*The problem*. Word for word, restate the lines of the data below between those holding "reward_stim_2, 15: 44 -> none" and "CC_4: 4.3 -> 5", inclusive; pictures do not belong in the copy.

*Entries shown*.
==================================================

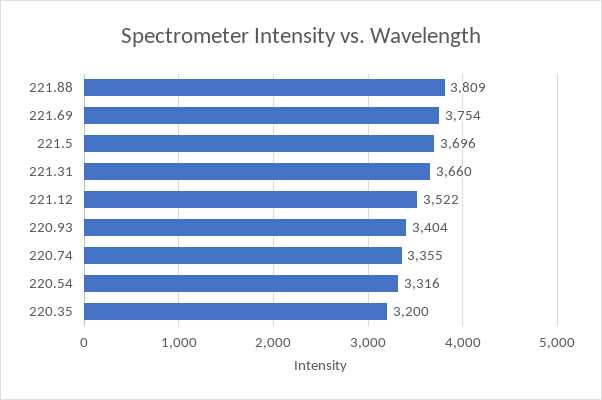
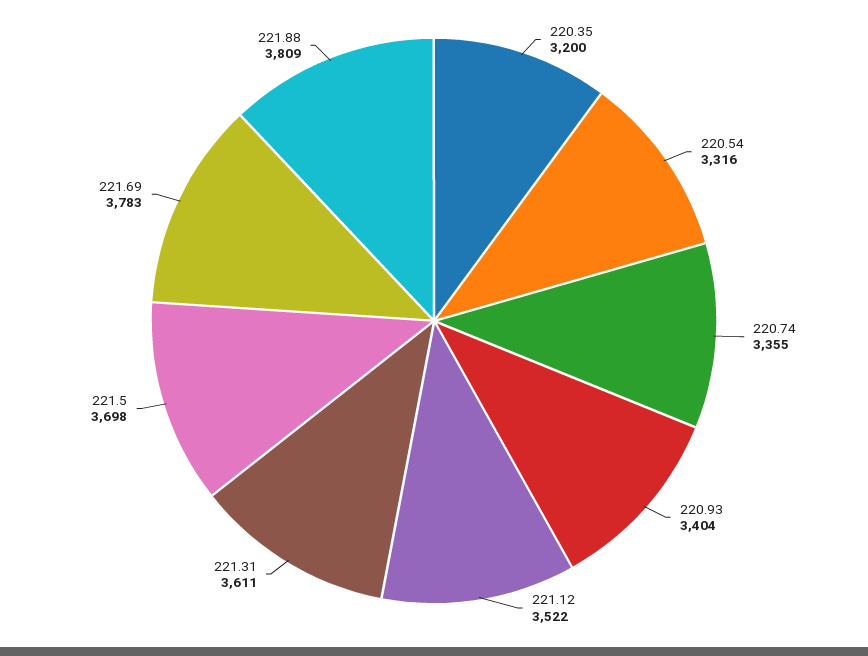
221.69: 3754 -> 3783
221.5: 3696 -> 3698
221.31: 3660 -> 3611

==================================================

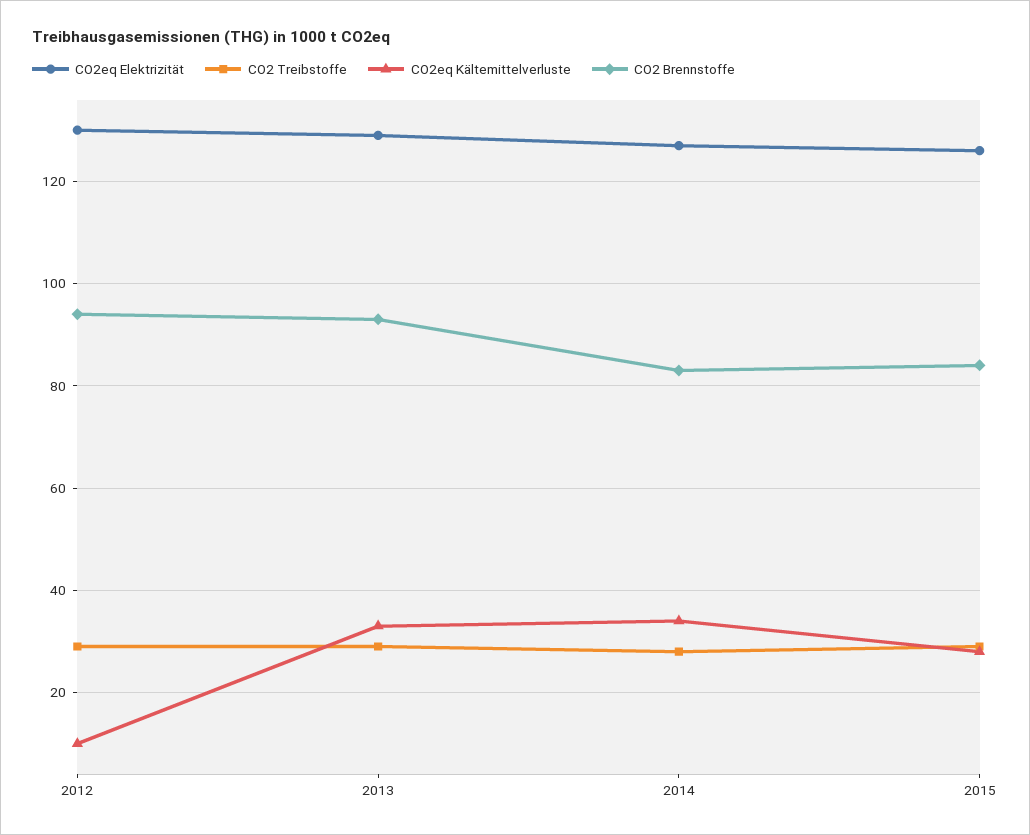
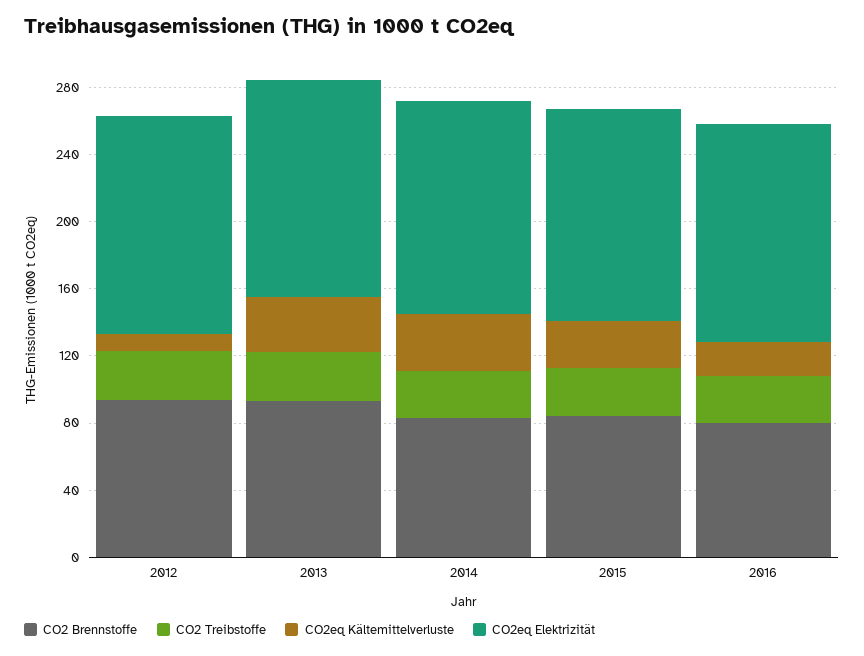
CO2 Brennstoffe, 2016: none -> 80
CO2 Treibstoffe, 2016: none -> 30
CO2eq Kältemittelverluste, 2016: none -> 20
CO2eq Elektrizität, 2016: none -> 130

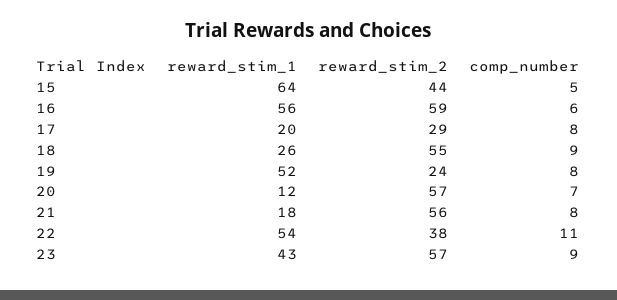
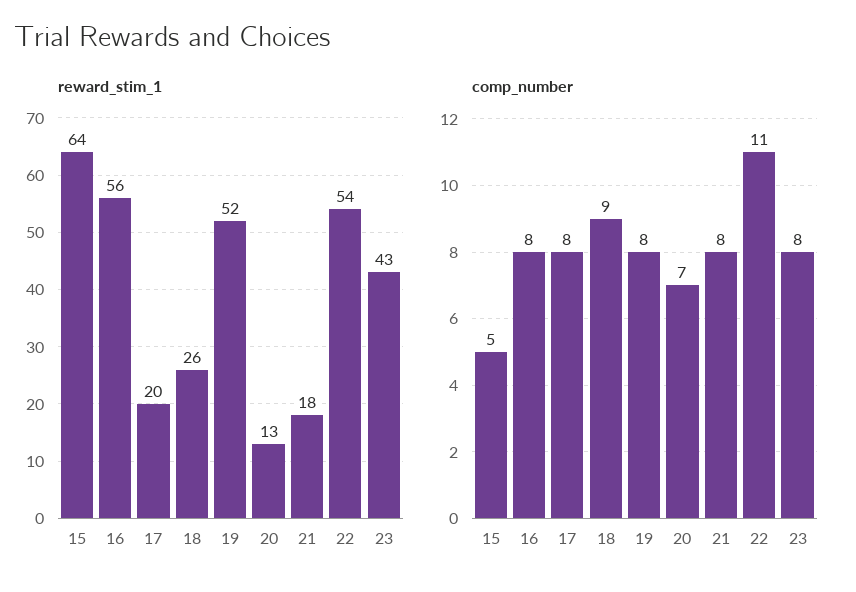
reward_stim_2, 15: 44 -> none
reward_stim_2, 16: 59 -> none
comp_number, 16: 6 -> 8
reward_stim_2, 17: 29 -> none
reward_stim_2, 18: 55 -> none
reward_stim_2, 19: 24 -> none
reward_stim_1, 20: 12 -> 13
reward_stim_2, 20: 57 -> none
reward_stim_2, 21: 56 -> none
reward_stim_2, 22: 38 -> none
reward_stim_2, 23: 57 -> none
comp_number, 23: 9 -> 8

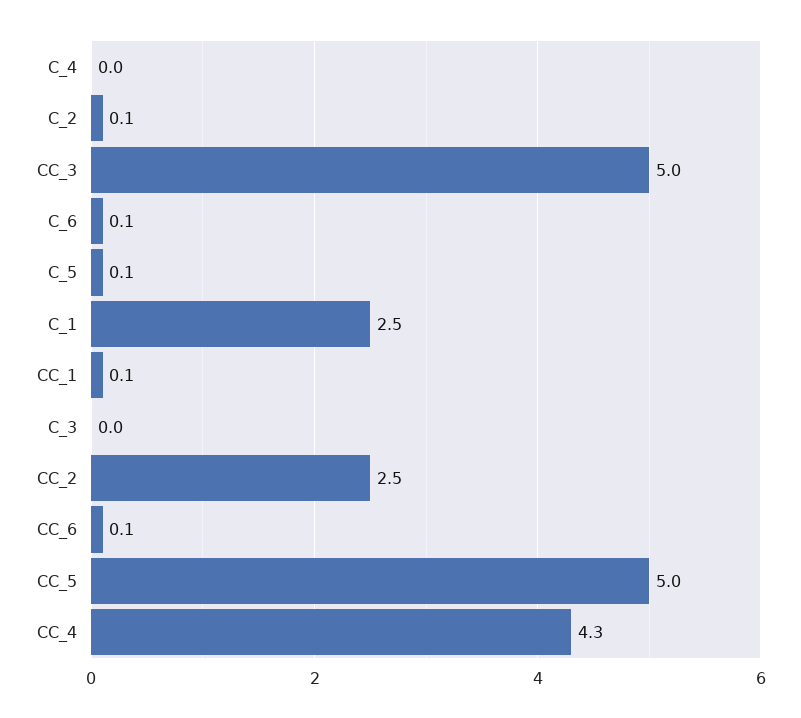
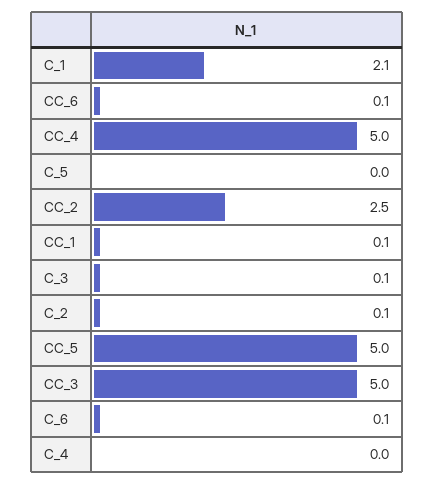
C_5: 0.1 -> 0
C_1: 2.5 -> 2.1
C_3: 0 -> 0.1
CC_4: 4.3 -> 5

==================================================

*Answer to this exercise*.
reward_stim_2, 15: 44 -> none
reward_stim_2, 16: 59 -> none
comp_number, 16: 6 -> 8
reward_stim_2, 17: 29 -> none
reward_stim_2, 18: 55 -> none
reward_stim_2, 19: 24 -> none
reward_stim_1, 20: 12 -> 13
reward_stim_2, 20: 57 -> none
reward_stim_2, 21: 56 -> none
reward_stim_2, 22: 38 -> none
reward_stim_2, 23: 57 -> none
comp_number, 23: 9 -> 8

C_5: 0.1 -> 0
C_1: 2.5 -> 2.1
C_3: 0 -> 0.1
CC_4: 4.3 -> 5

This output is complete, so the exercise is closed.